DATA FOR REVIEW below:

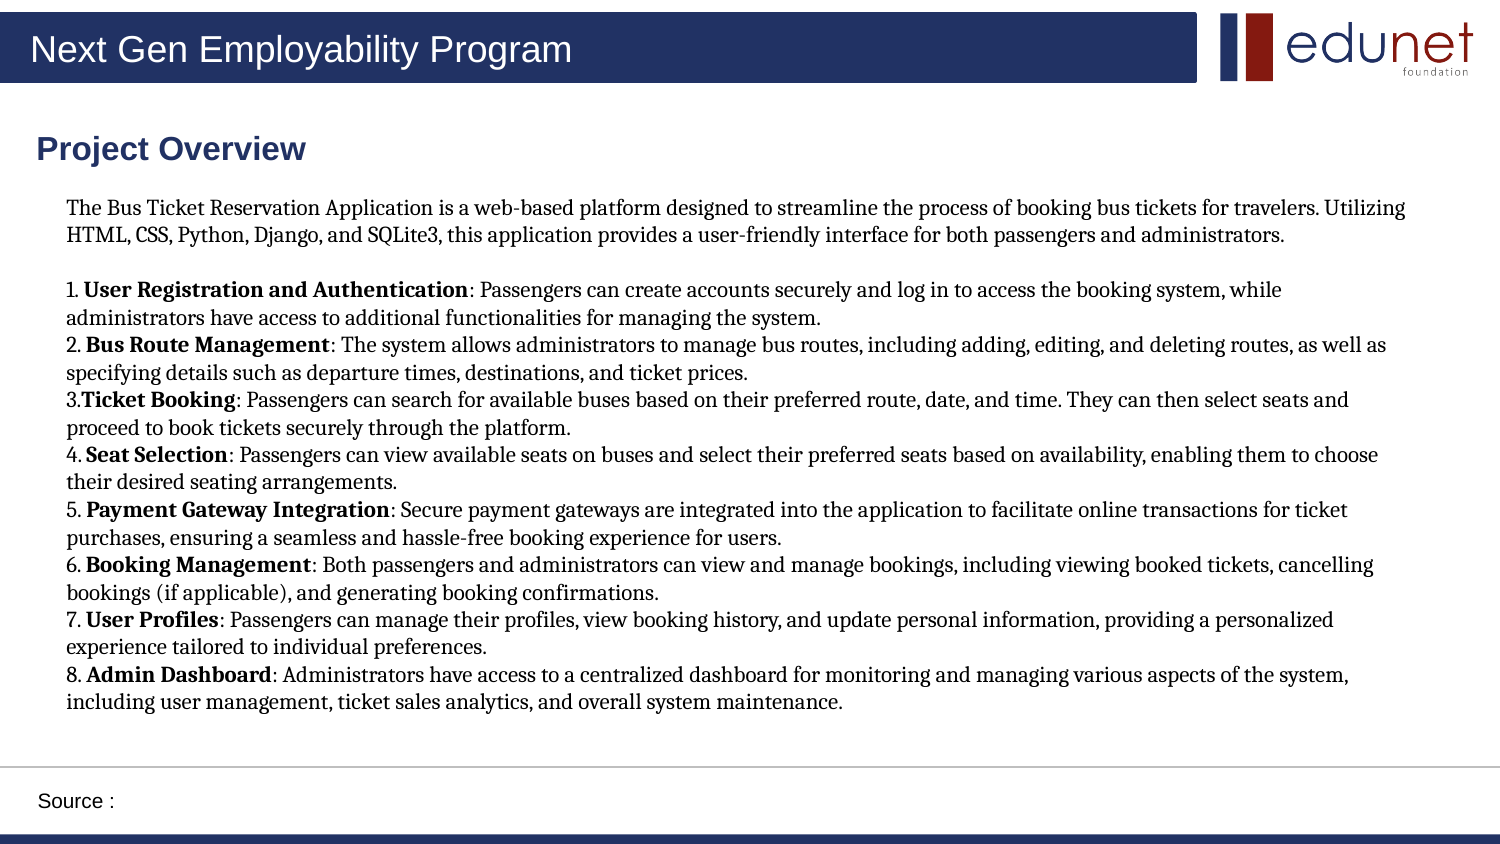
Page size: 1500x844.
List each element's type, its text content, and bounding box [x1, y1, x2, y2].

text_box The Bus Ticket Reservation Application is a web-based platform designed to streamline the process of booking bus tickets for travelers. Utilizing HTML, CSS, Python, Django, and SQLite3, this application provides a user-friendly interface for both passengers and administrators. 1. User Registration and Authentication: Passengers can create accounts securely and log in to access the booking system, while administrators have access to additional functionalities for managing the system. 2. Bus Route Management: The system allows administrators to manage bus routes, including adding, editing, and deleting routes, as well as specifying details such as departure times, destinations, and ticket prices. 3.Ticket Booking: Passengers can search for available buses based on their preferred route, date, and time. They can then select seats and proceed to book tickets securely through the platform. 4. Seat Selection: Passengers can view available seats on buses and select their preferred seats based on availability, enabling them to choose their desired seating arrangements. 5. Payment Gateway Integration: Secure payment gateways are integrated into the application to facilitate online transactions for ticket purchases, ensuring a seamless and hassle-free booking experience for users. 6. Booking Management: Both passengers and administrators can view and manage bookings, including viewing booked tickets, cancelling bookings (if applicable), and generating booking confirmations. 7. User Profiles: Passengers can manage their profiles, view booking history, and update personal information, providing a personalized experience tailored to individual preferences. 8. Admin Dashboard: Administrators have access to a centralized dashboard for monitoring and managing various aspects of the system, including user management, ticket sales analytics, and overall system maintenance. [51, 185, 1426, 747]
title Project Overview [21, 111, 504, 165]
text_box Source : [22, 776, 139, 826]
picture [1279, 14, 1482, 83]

End of DATA FOR REVIEW.

### ABOUT THIS EXERCISE
Output the lines above in full and exactly as given, omitting any pictures.

### EXERCISE RESPONSE
Page size: 1500x844.
List each element's type, its text content, and bounding box [x1, y1, x2, y2].

text_box The Bus Ticket Reservation Application is a web-based platform designed to streamline the process of booking bus tickets for travelers. Utilizing HTML, CSS, Python, Django, and SQLite3, this application provides a user-friendly interface for both passengers and administrators. 1. User Registration and Authentication: Passengers can create accounts securely and log in to access the booking system, while administrators have access to additional functionalities for managing the system. 2. Bus Route Management: The system allows administrators to manage bus routes, including adding, editing, and deleting routes, as well as specifying details such as departure times, destinations, and ticket prices. 3.Ticket Booking: Passengers can search for available buses based on their preferred route, date, and time. They can then select seats and proceed to book tickets securely through the platform. 4. Seat Selection: Passengers can view available seats on buses and select their preferred seats based on availability, enabling them to choose their desired seating arrangements. 5. Payment Gateway Integration: Secure payment gateways are integrated into the application to facilitate online transactions for ticket purchases, ensuring a seamless and hassle-free booking experience for users. 6. Booking Management: Both passengers and administrators can view and manage bookings, including viewing booked tickets, cancelling bookings (if applicable), and generating booking confirmations. 7. User Profiles: Passengers can manage their profiles, view booking history, and update personal information, providing a personalized experience tailored to individual preferences. 8. Admin Dashboard: Administrators have access to a centralized dashboard for monitoring and managing various aspects of the system, including user management, ticket sales analytics, and overall system maintenance. [51, 185, 1426, 747]
title Project Overview [21, 111, 504, 165]
text_box Source : [22, 776, 139, 826]
picture [1279, 14, 1482, 83]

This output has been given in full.